Start of Text provided

# Block sliding down frictionless semicircle

## Homework Statement

A block of mass, m, sits atop a semicircular bowl of radius, r, and the angle the radius makes with the horizontal is $$\theta$$. Find what angle, $$\theta$$, the block will slide off the bowl.

## Homework Equations

$$\frac{1}{2}mv^2 + mgy = \frac{1}{2}mv^2 + mgy$$

$$\alpha=ar$$

$$a_{c}=\frac{v^2}{r}$$

## The Attempt at a Solution

Drawing a free-body diagram, the forces I think at work are the normal force, gravity, and possibly a centripetal force. The resolution of gravity along a circular path is where my trouble begins. I don't think it's really equivalent to resolve gravity as the sum of two x and y vectors along an incline, since this is a circle. Maybe resolving into x=rcos$$\theta$$ and y=rsin$$\theta$$ and saying mgrcos$$\theta$$=X motion and Y motion is mgrsin$$\theta$$=y. Then I'm stuck how to incorporate the normal force into either of those two equations (assuming they're accurate representations of the motion of this object along this semicircle). Maybe $$\sum{F_{y}}=F_{n}-mgrsin\theta=mar$$ and $$\sum{F_{x}}=mgrcos\theta=mar$$. I guess if I could by some mathematical bastardization equate mgrcos$$\theta$$=mgrsin$$\theta$$ I'd get that $$\theta=\frac{\Pi}{4}$$

I hope you all can give me a little guidance so that I can solve this problem. I know it's been posted before, but I searched, and I couldn't any help toward a solution.

PhanthomJay
Homework Helper
Gold Member
What's the normal force acting on the block as it slides off the bowl?

so if the normal force equals zero then $$-mgrsin\theta=mgrcos\theta$$ and $$\theta=\frac{-\pi}{4}$$ which would have to become positive $$\frac{\pi}{4}$$ since...?

Doc Al
Mentor
so if the normal force equals zero then $$-mgrsin\theta=mgrcos\theta$$ and $$\theta=\frac{-\pi}{4}$$ which would have to become positive $$\frac{\pi}{4}$$ since...?
The normal force is zero as it loses contact with the surface, but why in the world are you attempting to equate "vertical" and "horizontal" components of gravity? (At least I think that's what you're doing. To properly find the components of gravity, draw yourself a diagram and apply a bit of trig. Don't convert coordinates using x = r cosθ.)

Hint: Apply Newton's 2nd law in the radial direction.

The most important equation is

$$N = 0$$

At theta what are the forces on the block in the radial direction? Equate them as N is zero.

You will get a relation in r g and theta and velocity. Find the velocity by energy conservation

ac=gcos(theta)

End of Text provided
Start of Information shown

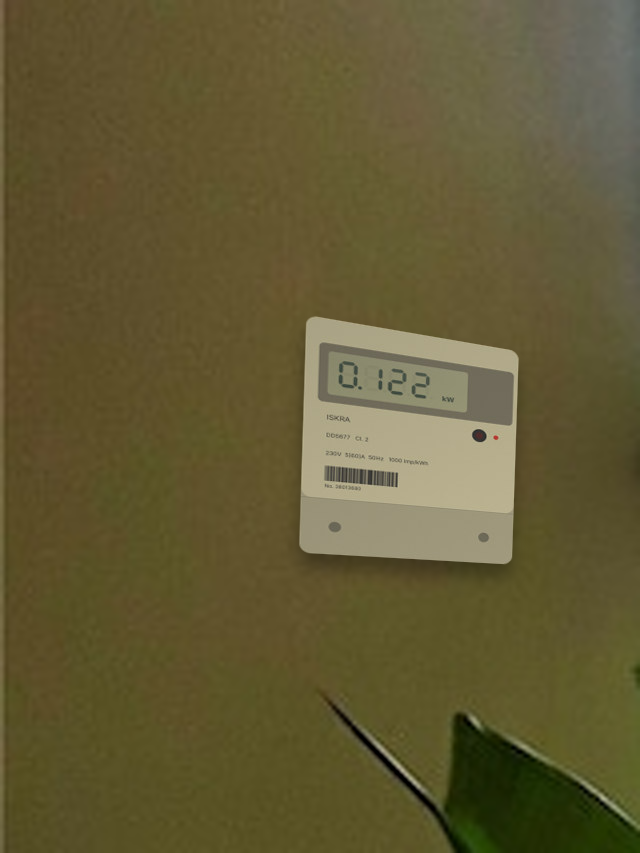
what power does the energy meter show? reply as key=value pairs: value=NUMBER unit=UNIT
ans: value=0.122 unit=kW
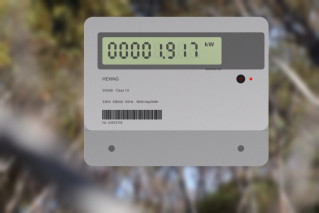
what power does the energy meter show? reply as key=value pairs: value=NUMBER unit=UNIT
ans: value=1.917 unit=kW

End of Information shown

● Tasks to perform:
• a. In the thread about the block sliding down a frictionless semicircle, in what direction does the hint say to apply Newton's 2nd law?
• b. From the thread about the block sliding down a frictionless semicircle, quote the part that opens with the words containing "The normal force is" and closes with "ac=gcos(theta)".

● Solution list:
• a. In the radial direction.

• b.
The normal force is zero as it loses contact with the surface, but why in the world are you attempting to equate "vertical" and "horizontal" components of gravity? (At least I think that's what you're doing. To properly find the components of gravity, draw yourself a diagram and apply a bit of trig. Don't convert coordinates using x = r cosθ.)

Hint: Apply Newton's 2nd law in the radial direction.

The most important equation is

$$N = 0$$

At theta what are the forces on the block in the radial direction? Equate them as N is zero.

You will get a relation in r g and theta and velocity. Find the velocity by energy conservation

ac=gcos(theta)